Here's the situation: three of our master nodes went down simultaneously, which rendered the whole cluster non-functional for a bit. They rebooted about 5-10 minutes later, and everything eventually came back online.
After investigating, we found that the kube-api-server process was OOM-killed on the affected nodes due to high RAM usage. Furthermore, we discovered kernel-level logs indicating significant disk and I/O errors, and an iostat check showed a super high I/O percentage.
We suspect Vault could be the culprit since it's running on the master nodes, which is usually not recommended. But curiously, the nodes that failed were not the same ones hosting the Vault pods. Given that this odd setup had been functioning okay until now, we're stumped.
Could Longhorn's heavy lifting (like replication or snapshotting) have triggered an I/O storm causing the kube-api-server to balloon in memory and get killed? Or could etcd's performance issues in high I/O situations have led to this cascading failure? Has anyone here witnessed a similar scenario?
4 Answers
First off, having 6 control plane nodes isn't common practice, as odd numbers help avoid split-brain issues.

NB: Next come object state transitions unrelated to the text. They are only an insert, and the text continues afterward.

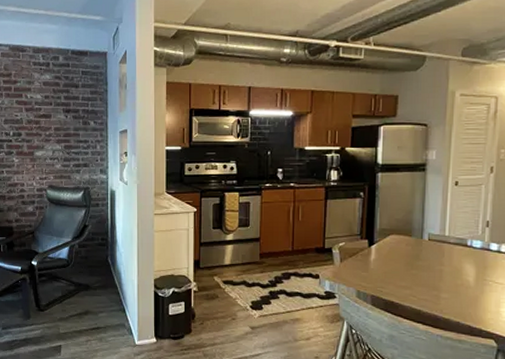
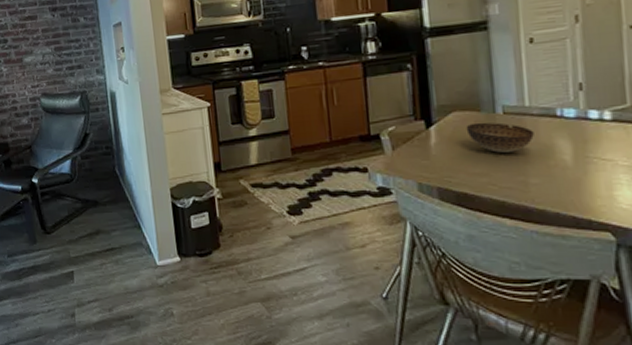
bowl: none [399,245,449,271] -> present [466,122,534,153]

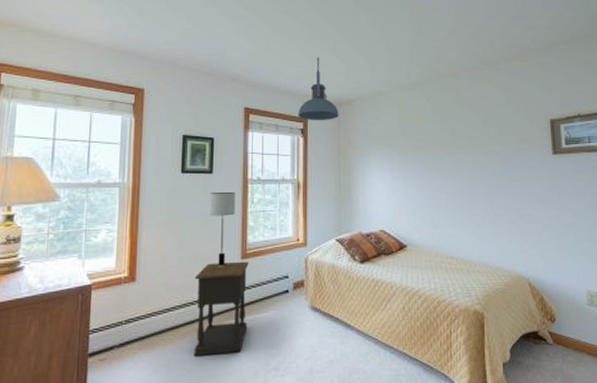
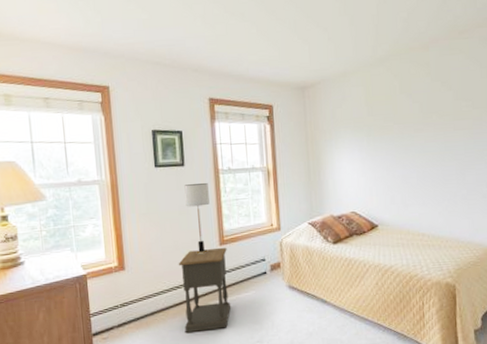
ceiling light: present [298,56,339,121] -> none [262,38,304,107]

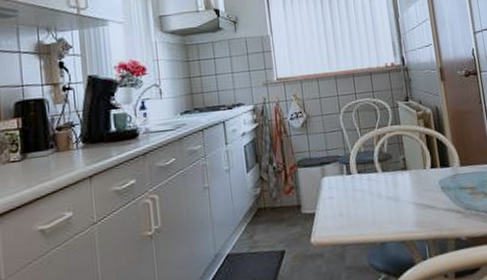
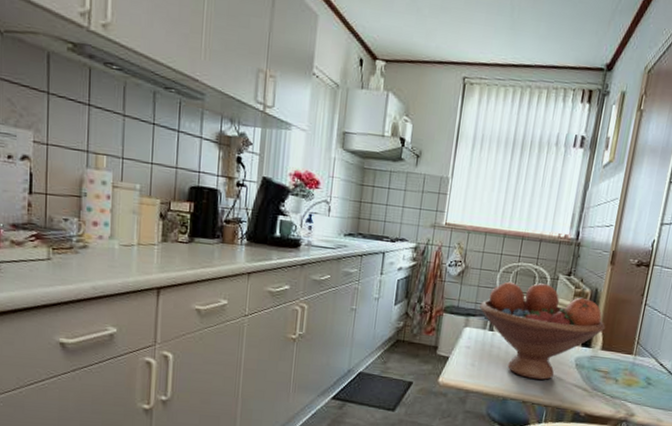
fruit bowl: none [331,114,457,215] -> present [480,281,605,380]

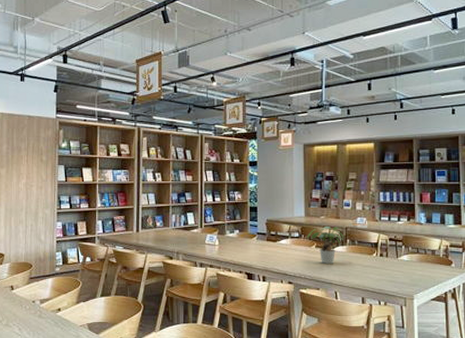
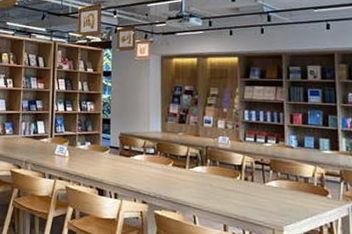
potted plant: present [306,227,345,264] -> none [162,144,205,185]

It's generally best to avoid running workloads on those nodes unless absolutely necessary. If one service hogs resources, it can lead to situations like the one you described, where critical services, like the kube-api-server, can run OOM.
I think high I/O could definitely be a concern. It often aligns with high memory usage when too many write operations are happening.
Totally agree! High I/O might be the cause of your kube-api-server's memory issues, especially if it was processing large requests. Was there anything unusual about the types of requests the API servers were handling? Also, is swap enabled? Sometimes, enabling audit logs can significantly impact disk writes, which might explain the I/O spike.
+1 to that! Auditing can really cause disk writes to skyrocket.
And don't forget to check how close to the memory limit your servers usually run. Knowing this can clarify a lot.
It’s also worth considering whether any services in your cluster might be creating excessive requests to the API server, almost treating it like a database. Large Custom Resource Definitions (CRDs) or additional objects can create a query storm, overwhelming etcd and the API server, which could balloon their memory use and lead to OOM kills.
Right? Services like Trivy are notorious for doing this.
I'm curious about your underlying storage. I've seen SAN issues lead to similar problems, especially with etcd being sensitive to any disk interruptions, which can crash system pods. What kind of storage setup do you have? That might be a crucial aspect to look into!

Exactly! It's crucial to keep core services insulated from potential resource starvation.